─── GIVEN MATERIAL
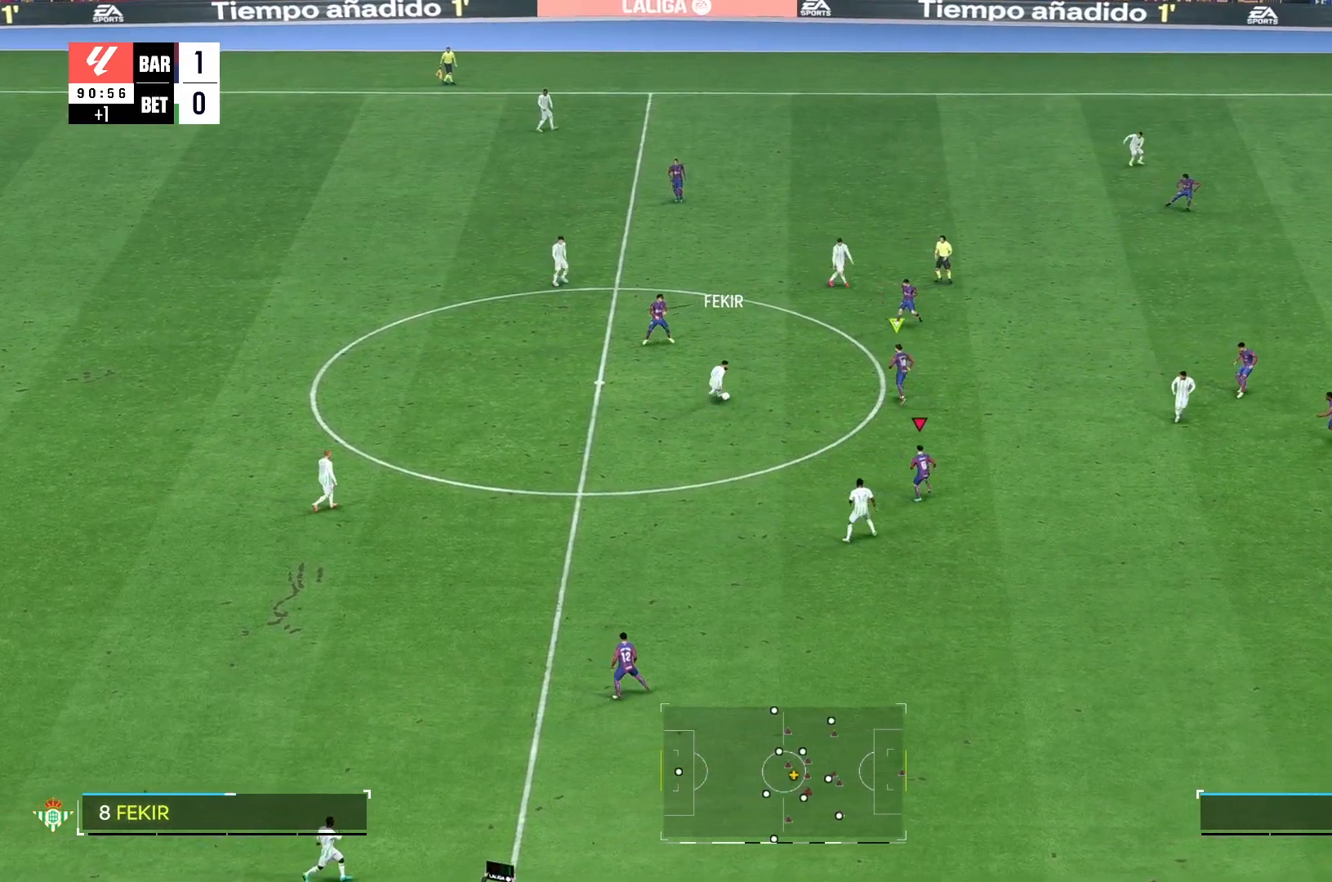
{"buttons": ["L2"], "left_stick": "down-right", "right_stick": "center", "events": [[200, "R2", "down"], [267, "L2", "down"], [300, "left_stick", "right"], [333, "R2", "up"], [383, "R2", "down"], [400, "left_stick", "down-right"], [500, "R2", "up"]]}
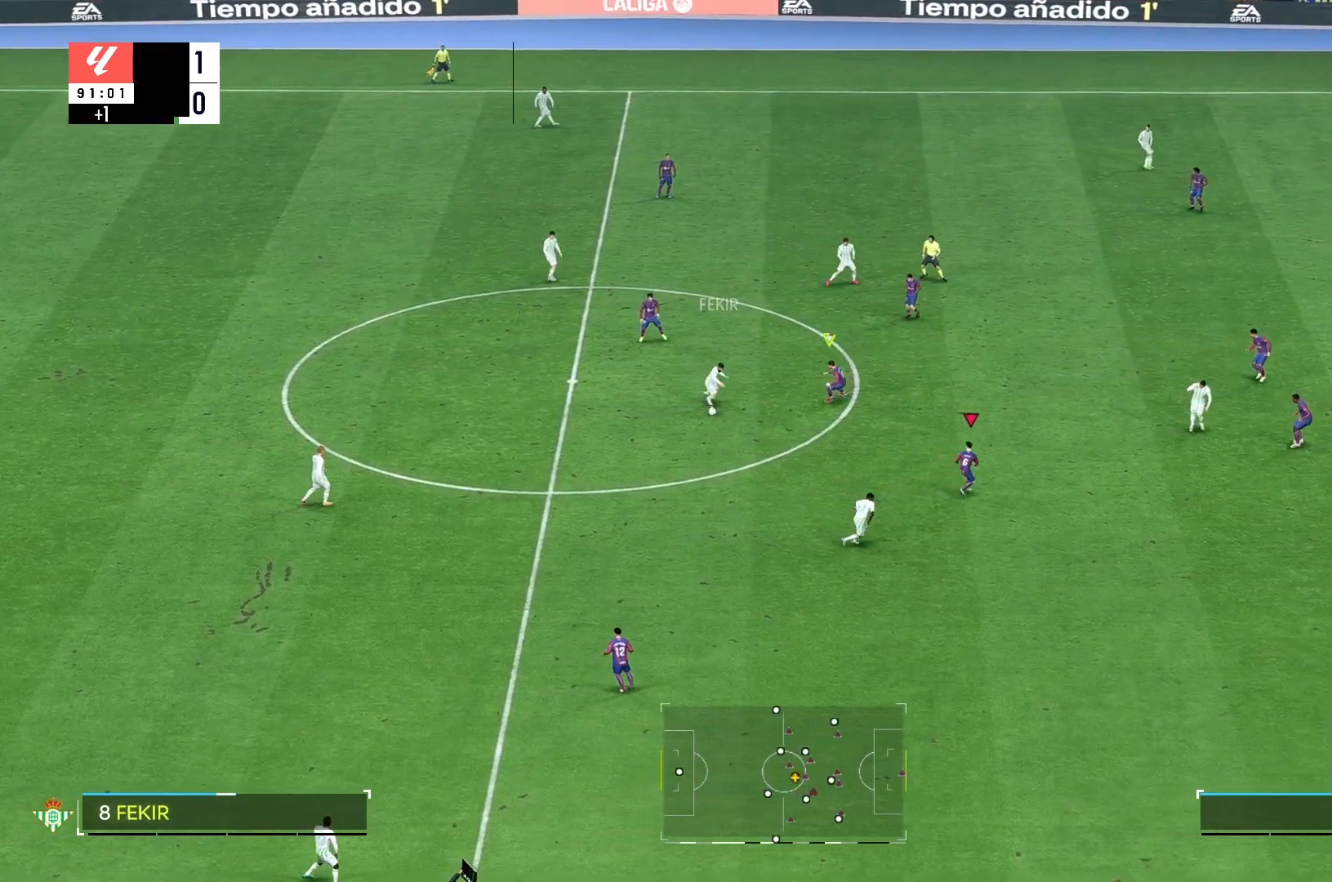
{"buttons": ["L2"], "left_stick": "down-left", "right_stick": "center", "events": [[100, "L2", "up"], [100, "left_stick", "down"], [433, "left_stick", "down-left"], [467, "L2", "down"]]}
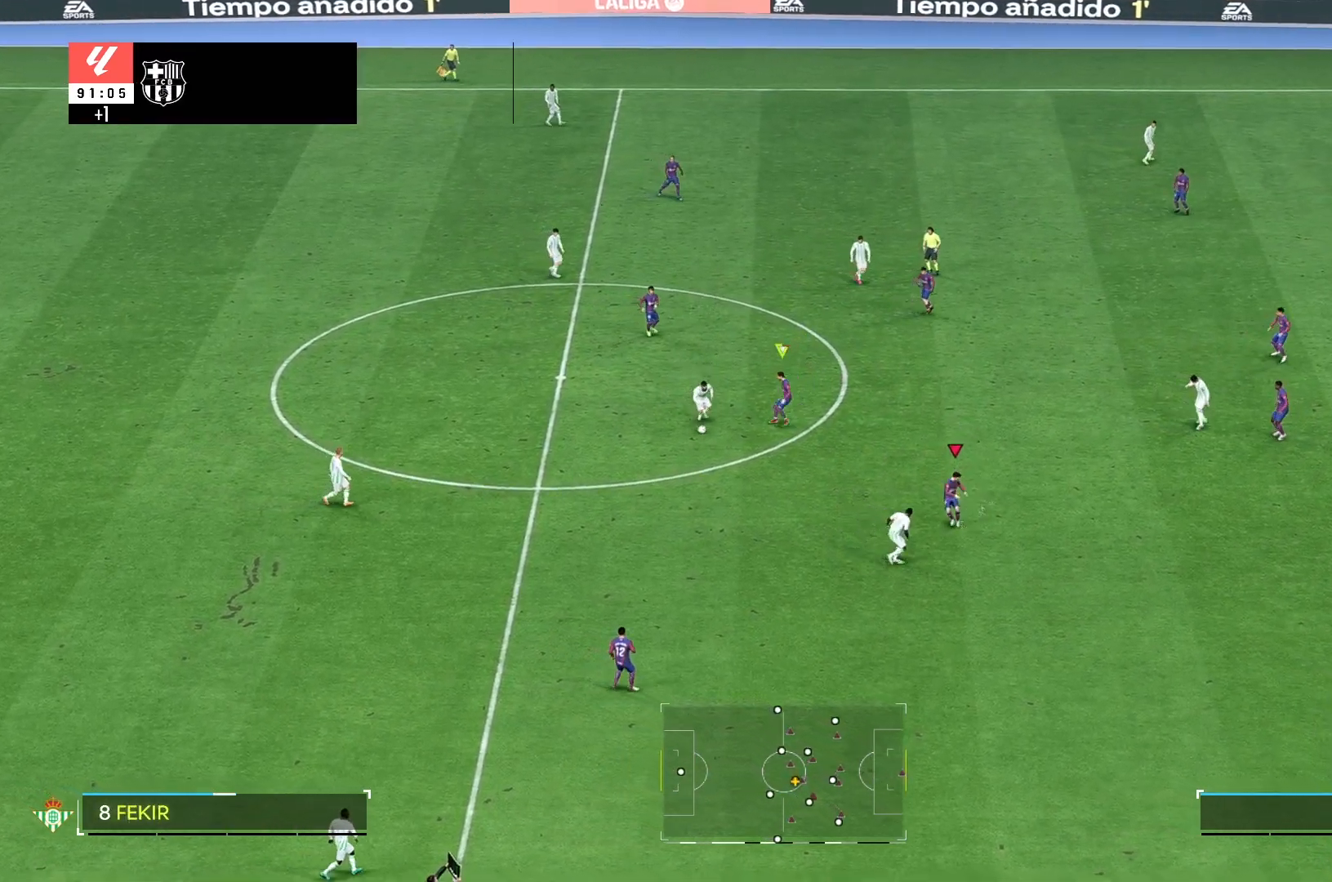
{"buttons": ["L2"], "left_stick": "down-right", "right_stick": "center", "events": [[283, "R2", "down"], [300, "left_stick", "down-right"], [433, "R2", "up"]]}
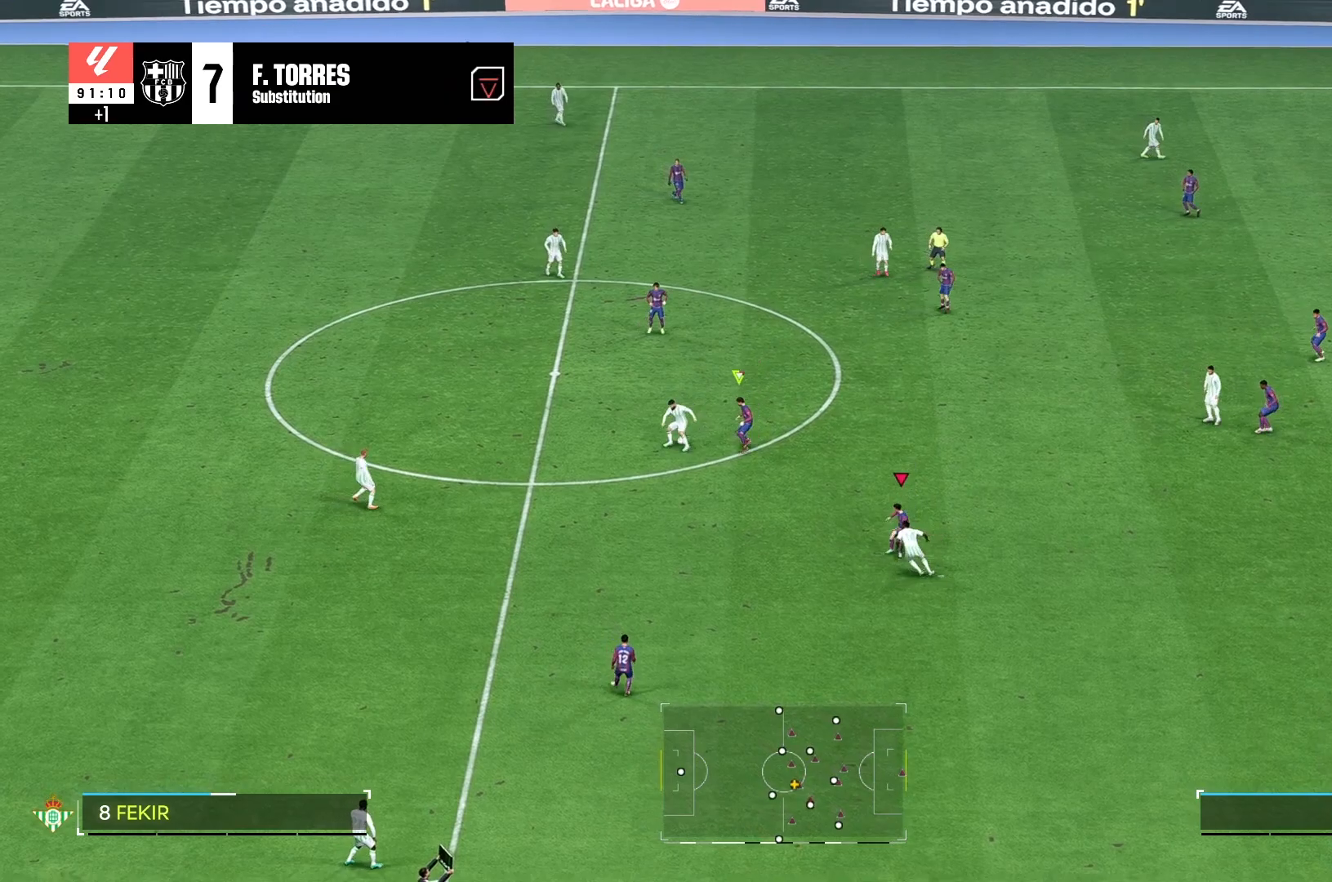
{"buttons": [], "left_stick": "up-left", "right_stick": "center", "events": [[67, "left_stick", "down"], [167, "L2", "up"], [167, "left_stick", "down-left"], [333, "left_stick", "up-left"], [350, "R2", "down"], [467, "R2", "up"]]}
──────
→ **YOUR TASK**
Restate the data word for word without pictures.

→ **REPLY TO THE EXERCISE**
{"buttons": ["L2"], "left_stick": "down-right", "right_stick": "center", "events": [[200, "R2", "down"], [267, "L2", "down"], [300, "left_stick", "right"], [333, "R2", "up"], [383, "R2", "down"], [400, "left_stick", "down-right"], [500, "R2", "up"]]}
{"buttons": ["L2"], "left_stick": "down-left", "right_stick": "center", "events": [[100, "L2", "up"], [100, "left_stick", "down"], [433, "left_stick", "down-left"], [467, "L2", "down"]]}
{"buttons": ["L2"], "left_stick": "down-right", "right_stick": "center", "events": [[283, "R2", "down"], [300, "left_stick", "down-right"], [433, "R2", "up"]]}
{"buttons": [], "left_stick": "up-left", "right_stick": "center", "events": [[67, "left_stick", "down"], [167, "L2", "up"], [167, "left_stick", "down-left"], [333, "left_stick", "up-left"], [350, "R2", "down"], [467, "R2", "up"]]}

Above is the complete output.